Las paredes se pintaban a propósito con colores neutros para dar la sensación de una luz gastada, atenuada, precaria, como aconsejaba el escritor.

Les gustaba el brillo alterado por los efectos del tiempo, que no era otra cosa que la suciedad de las manos. La suciedad se conservaba como un elemento de lo bello. “Nos gustan los colores y el lustre de un objeto manchado de grasa-continuaba Tanizaki-, hollín o por efecto de la intemperie, o que parece estarlo, y que vive en un edificio o entre utensilios que posean esa cualidad, curiosamente nos apacigua el corazón y nos tranquiliza los nervios”.

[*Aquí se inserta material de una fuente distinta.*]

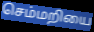
செம்மறியை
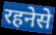
रहनेसे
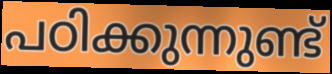
പഠിക്കുന്നുണ്ട്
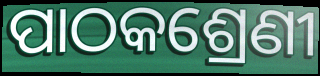
ପାଠକଶ୍ରେଣୀ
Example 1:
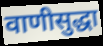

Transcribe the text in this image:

वाणीसुद्धा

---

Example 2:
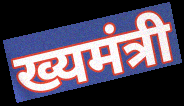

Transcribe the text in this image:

ख्यमंत्री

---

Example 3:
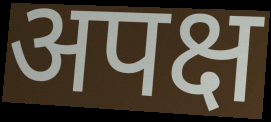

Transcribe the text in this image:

अपक्ष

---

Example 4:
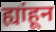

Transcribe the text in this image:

ह्यांहून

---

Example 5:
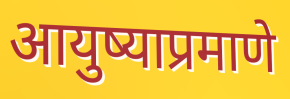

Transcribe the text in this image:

आयुष्याप्रमाणे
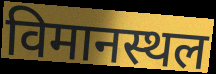
विमानस्थल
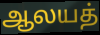
ஆலயத்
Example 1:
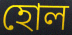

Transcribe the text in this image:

হোল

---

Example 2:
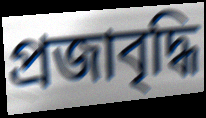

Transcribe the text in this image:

প্রজাবৃদ্ধি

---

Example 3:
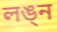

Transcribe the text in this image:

লঙ্ন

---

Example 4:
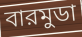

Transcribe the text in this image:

বারমুডা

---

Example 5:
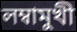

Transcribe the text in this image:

লম্বামুখী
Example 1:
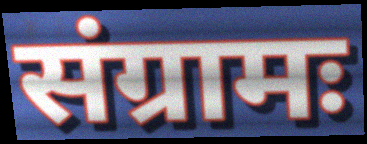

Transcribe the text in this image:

संग्रामः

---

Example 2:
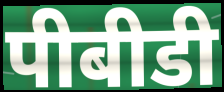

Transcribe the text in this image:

पीबीडी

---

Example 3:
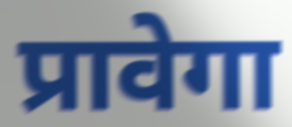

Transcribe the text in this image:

प्रावेगा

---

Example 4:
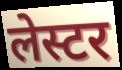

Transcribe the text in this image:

लेस्टर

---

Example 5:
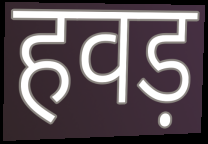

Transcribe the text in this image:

हवड़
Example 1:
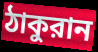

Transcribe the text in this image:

ঠাকুরান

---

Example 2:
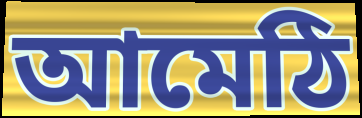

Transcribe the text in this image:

আমেঠি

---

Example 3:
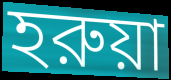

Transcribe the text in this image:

হরুয়া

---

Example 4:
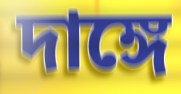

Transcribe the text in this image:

দাঙ্গে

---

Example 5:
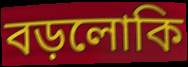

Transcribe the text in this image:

বড়লোকি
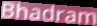
Bhadram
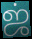
ஜ்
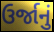
ઉર્જાનું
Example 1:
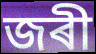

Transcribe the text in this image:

জৰী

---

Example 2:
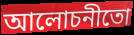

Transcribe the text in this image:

আলোচনীতো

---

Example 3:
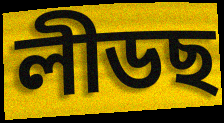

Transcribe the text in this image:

লীডছ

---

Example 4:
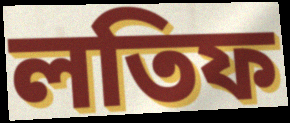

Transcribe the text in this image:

লতিফ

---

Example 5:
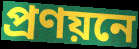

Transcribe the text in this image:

প্ৰণয়নে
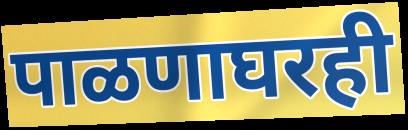
पाळणाघरही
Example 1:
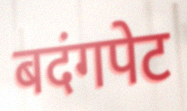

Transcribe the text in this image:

बदंगपेट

Buscamos el toko no ma, el hueco en el salón que se adornaba con un cuadro o un adorno floral. El adorno tenía que estar en armonía con la habitación:

"Porque ahí es donde nuestros antepasados han demostrado ser geniales: a ese universo de sombras, que ha sido deliberadamente creado delimitando un nuevo espacio rigurosamente vacío, han sabido conferirle una cualidad estética superior a la de cualquier fresco o decorado. En apariencia ahí no hay más que puro artificio, pero en realidad las cosas son mucho menos simples".[1]

Desde lo alto, observamos el contorno difuso de los Alpes japoneses, montañas de tres mil metros que actuaban como una barrera natural. Algunos árboles volvían a mostrar el adelanto del otoño. En dos semanas cambiaría el tiempo y el sol sería un bien escaso.



[1] El elogio de la sombra.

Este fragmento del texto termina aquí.